Changing that calculation may depend on convincing rich countries that allowing the pandemic to follow its onslaught across much of the world poses universal risk, by allowing variants to take hold, forcing the world into an endless cycle of upgrading. pharmaceutical day.
“World leaders must act together, affirming that the vaccine is a form of global security,” said Rebecca Weintraub, a global health specialist at Harvard Medical School. She suggested that the Group of the Seven Richest Countries lead the campaign and fund it when members meet in Britain next month.
Whether the world has a sufficient number of underutilized and adequate factories to rapidly increase production and overcome inequalities is a hotly debated question.
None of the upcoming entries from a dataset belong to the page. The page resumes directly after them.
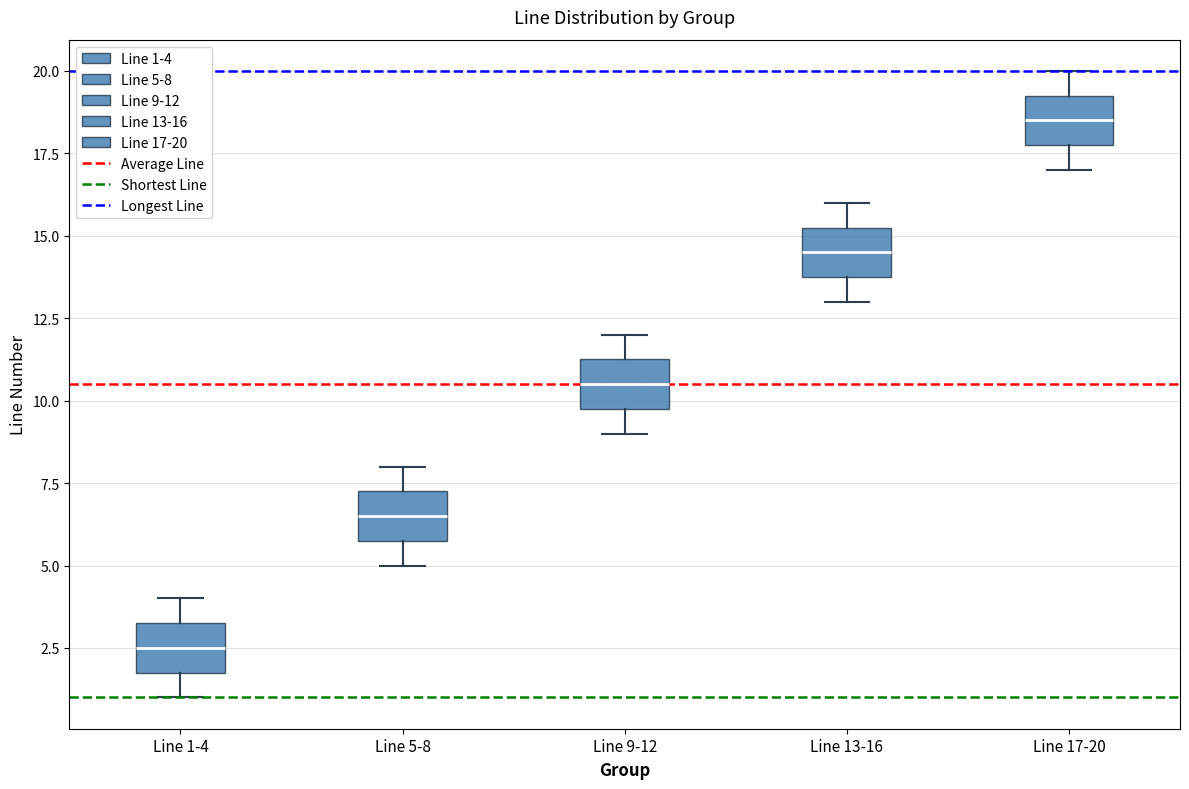

Reading left to right, read every box against the y-axis: the position of its median line, the range the box covers, and the ends of its whiskers. The values are not printed on the chart, so give them approximately, as read against the axis.

Line 1-4: median 2.5, box 2.0 to 3.5, whiskers 1.0 to 4.0
Line 5-8: median 6.5, box 6.0 to 7.5, whiskers 5.0 to 8.0
Line 9-12: median 10.5, box 10.0 to 11.5, whiskers 9.0 to 12.0
Line 13-16: median 14.5, box 14.0 to 15.5, whiskers 13.0 to 16.0
Line 17-20: median 18.5, box 18.0 to 19.5, whiskers 17.0 to 20.0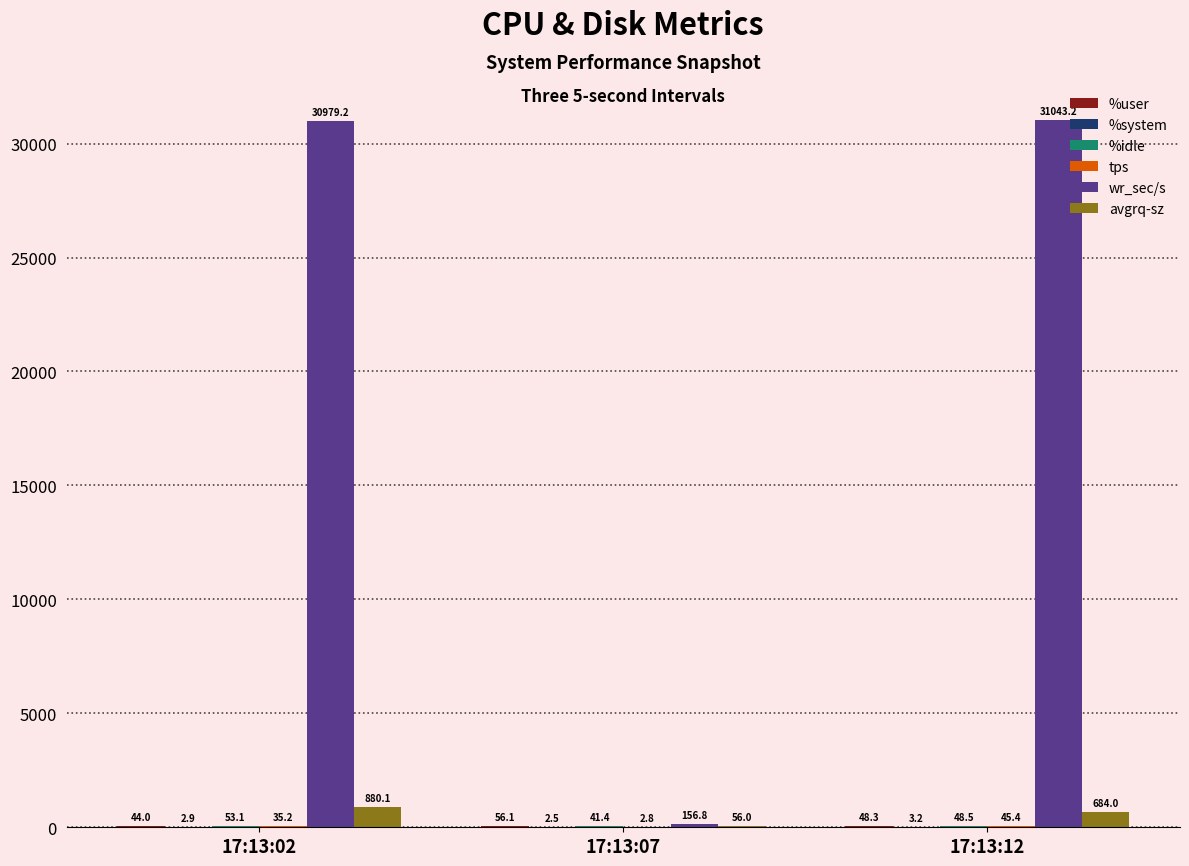

True or false: wr_sec/s has a value of 31043.2 at 17:13:12.

True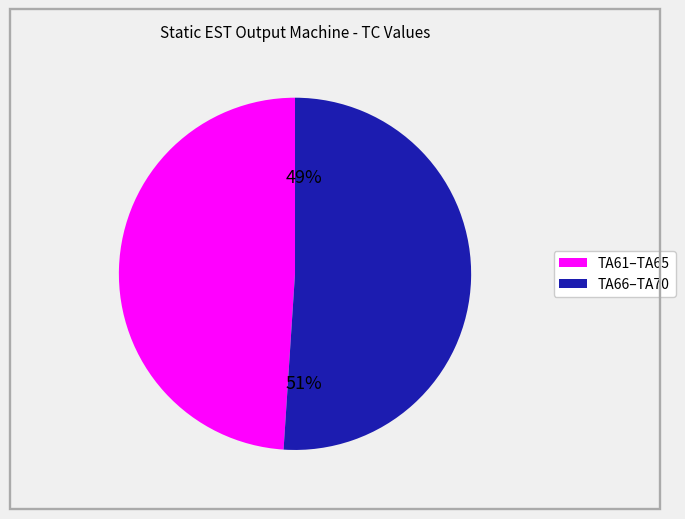

Is there a majority slice in this chart?

No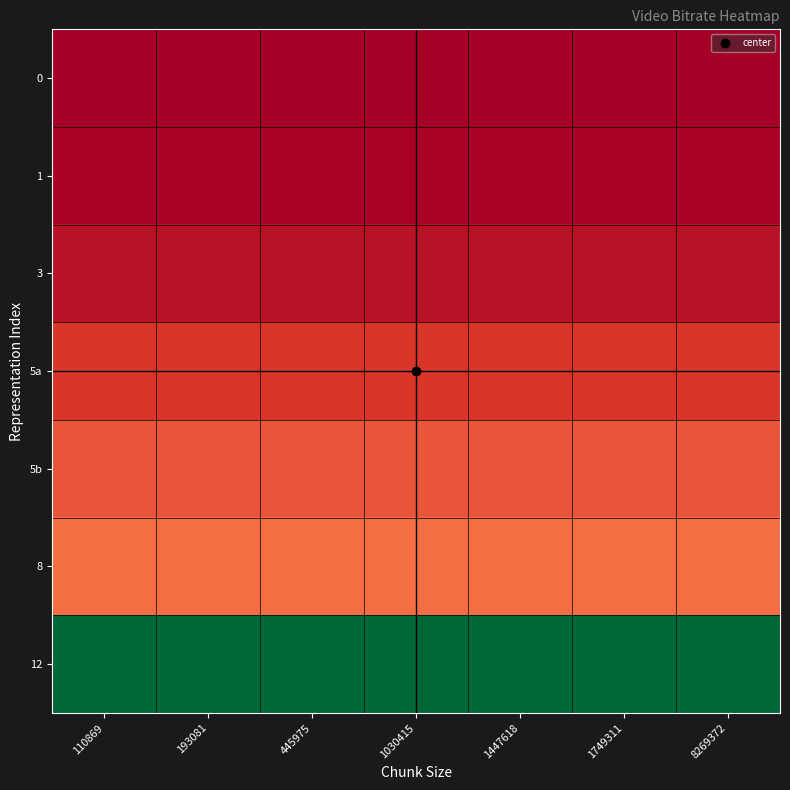

At which category does the chart reach its minimum across all series?

445975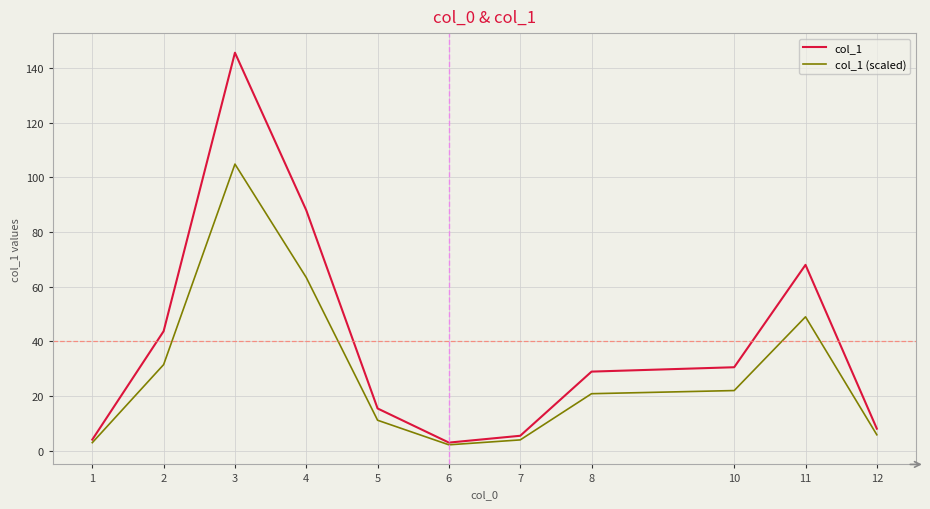

At which category does col_1 reach its first local peak?

3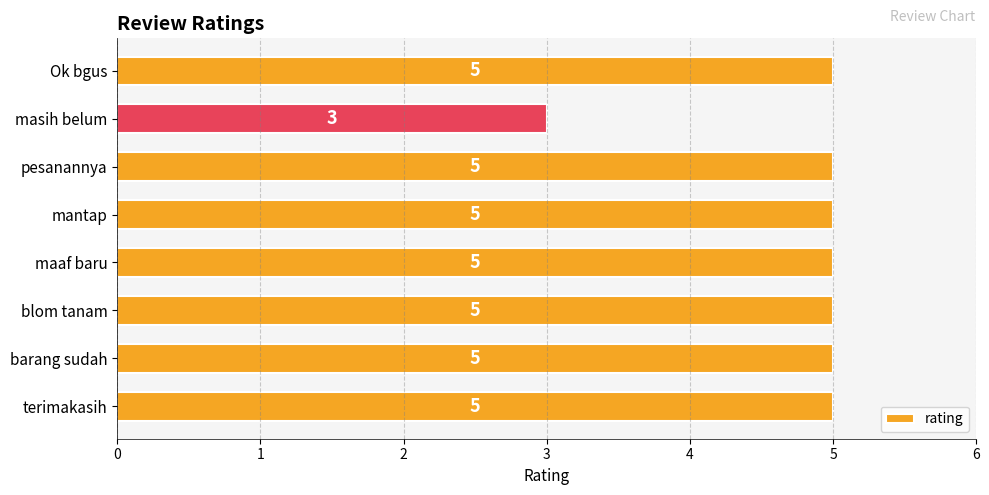

The chart shows a value of 7 at blom tanam. True or false?

False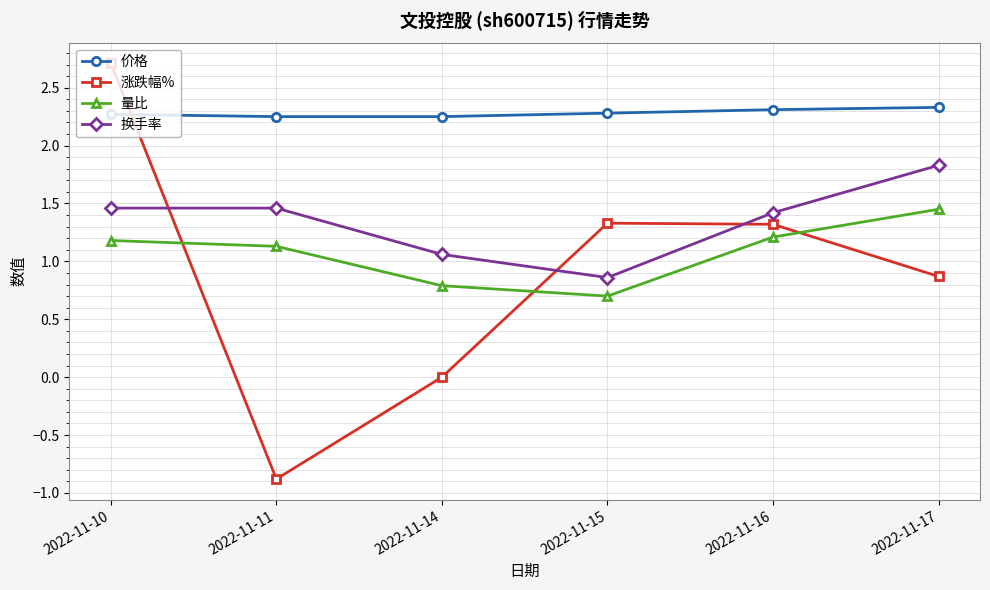

Between 2022-11-11 and 2022-11-15, which series saw the biggest shift?

涨跌幅%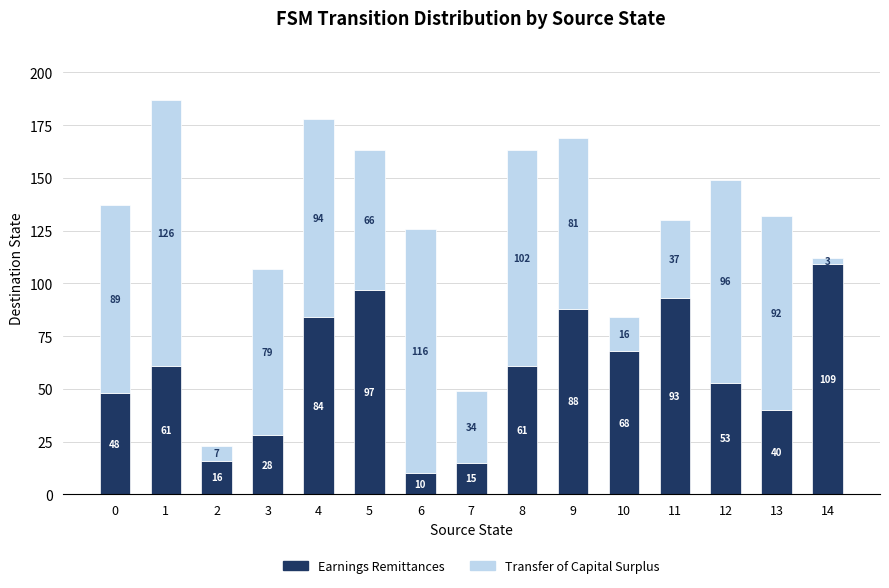

What is the highest value of the Earnings Remittances series?

109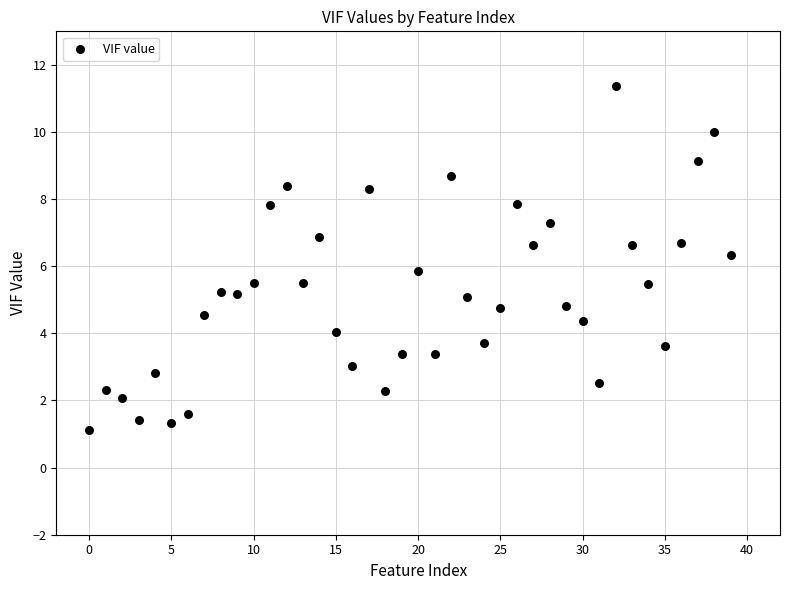

What Y value in the scatter plot is closest to 6?

5.8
At a WTO vaccine summit last month, the body heard testimony that factories in Pakistan, Bangladesh, South Africa, Senegal and Indonesia have the capacity that could be quickly mobilized to produce vaccines for Covid.
Canadian company Biolyse Pharma, which focuses on anti-cancer drugs, has already agreed to supply 15 million doses of the Johnson & Johnson vaccine to Bolivia – if it obtains legal clearance and technological expertise from Johnson & Johnson.
But even big companies like AstraZeneca and Johnson & Johnson have stumbled, falling short of production targets. And the production of the new type of mRNA vaccines, such as those from Pfizer-BioNTech and Moderna, is complicated. Where pharmaceutical companies have made deals with partners, the pace of production has often disappointed.
“Even with voluntary licensing and technology transfer, it’s not easy to make complex vaccines,” said Krishna Udayakumar, director of Duke’s Center for Global Health Innovation. Much of the vaccine manufacturing capacity is already being used to produce other vital vaccines, he added.